Lindungi Situs dari Teknik ClickJacking
Tahun lalu saya telah membahas mengenai perlindungan situs dari teknik clickjacking yang memanfaatkan iframe dari situs korban ke situs target, dengan demikian hal itu dapat mengelabui pengunjung. Tulisan sebelumnya ditulis hanya pada pembahasan di ranah Nginx saja.
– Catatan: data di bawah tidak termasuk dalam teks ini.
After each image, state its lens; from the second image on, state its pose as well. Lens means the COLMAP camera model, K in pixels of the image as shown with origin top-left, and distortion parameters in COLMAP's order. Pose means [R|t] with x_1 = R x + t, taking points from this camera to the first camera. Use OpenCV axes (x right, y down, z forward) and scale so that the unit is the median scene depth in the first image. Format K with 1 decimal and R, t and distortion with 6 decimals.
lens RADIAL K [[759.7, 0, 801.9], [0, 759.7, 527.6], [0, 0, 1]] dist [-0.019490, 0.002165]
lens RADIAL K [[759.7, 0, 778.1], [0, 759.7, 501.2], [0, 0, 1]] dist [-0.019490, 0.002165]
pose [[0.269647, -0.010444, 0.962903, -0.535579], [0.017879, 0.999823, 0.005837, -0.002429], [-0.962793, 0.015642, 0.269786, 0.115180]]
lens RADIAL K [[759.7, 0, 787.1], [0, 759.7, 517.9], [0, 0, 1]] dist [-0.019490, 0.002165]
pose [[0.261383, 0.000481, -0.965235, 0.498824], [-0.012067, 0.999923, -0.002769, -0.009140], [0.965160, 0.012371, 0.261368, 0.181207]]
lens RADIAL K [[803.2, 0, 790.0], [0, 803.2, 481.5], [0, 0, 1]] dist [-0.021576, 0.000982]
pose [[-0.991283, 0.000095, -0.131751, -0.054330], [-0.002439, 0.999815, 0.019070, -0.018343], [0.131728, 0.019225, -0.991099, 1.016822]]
Sedangkan untuk tulisan kali ini, saya mencoba memperluas agar bisa diterapkan dimanapun dengan atau tanpa webserver sekalipun.
Nginx
Bagi Anda pengguna Nginx bisa tambah pengaturan ini di pengaturan Nginx Anda atau pada tiap-tiap server block Anda contoh di /etc/nginx/sites-available/default.
add_header X-Frame-Options "DENY" always;
Apache
Bagi Pengguna Apache, bisa langsung dari httpd.conf
Header always append X-Frame-Options DENY
.htaccess
Kalau sulid dari httpd.conf pengguna Apache juga bisa memanfaatkan dari berkas .htaccess.
Header append X-FRAME-OPTIONS "DENY"
HTML
Ini yang paling mudah bisa langsung Anda terapkan pada HTML Anda, letakan di bawah <head>.
<meta http-equiv="X-Frame-Options" content="deny">
Tambahan
Untuk tiap kata deny di atas, bisa Anda ubah kebeberapa pilihan yakni:
- SAMEORIGIN Pengaturan ini hanya membolehkan pada halaman dirinya sendiri atau halaman original
- DENY Pengaturan ini akan menolak suatu halaman yang menampilkan situs Anda dalam suatau frame atau iframe.
- ALLOW-FROM URI Pengaturan ini hanya membolehkan mempilkan dari tautan spesifik halaman original.
Saya sendiri lebih menyarankan gunakan perintah deny.
Pengecekan
Untuk memastikan situs kita tidak terkena clickjacking attack, bisa dicek melalui situs berikut:
- https://online.attacker-site.com/html5/ClickjackingTester/
- https://www.lookout.net/test/clickjack.html
Jika kosong artinya situs kita sudah terlindungi dari teknik clickjacking ini.